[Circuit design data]
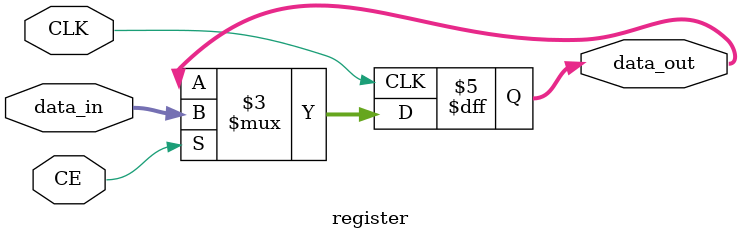
<source format=v>
`timescale 1ns / 1ps


module register #(parameter WIDTH = 16)
    (
        input [WIDTH-1:0] data_in,
        input CLK,
        input CE,
        output reg [WIDTH-1:00] data_out = 0
    );
    
always @(posedge(CLK))
begin
    if(CE)data_out <= data_in; //Jeli CE w stanie wysokim, zapisz rejestr now¹ wartoci¹
end

    
    
    
endmodule

</source>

#### Activity:
Skip the images and set down the rest of the data unchanged.

#### Expected output:
<source format=v>
`timescale 1ns / 1ps


module register #(parameter WIDTH = 16)
    (
        input [WIDTH-1:0] data_in,
        input CLK,
        input CE,
        output reg [WIDTH-1:00] data_out = 0
    );
    
always @(posedge(CLK))
begin
    if(CE)data_out <= data_in; //Jeli CE w stanie wysokim, zapisz rejestr now¹ wartoci¹
end

    
    
    
endmodule

</source>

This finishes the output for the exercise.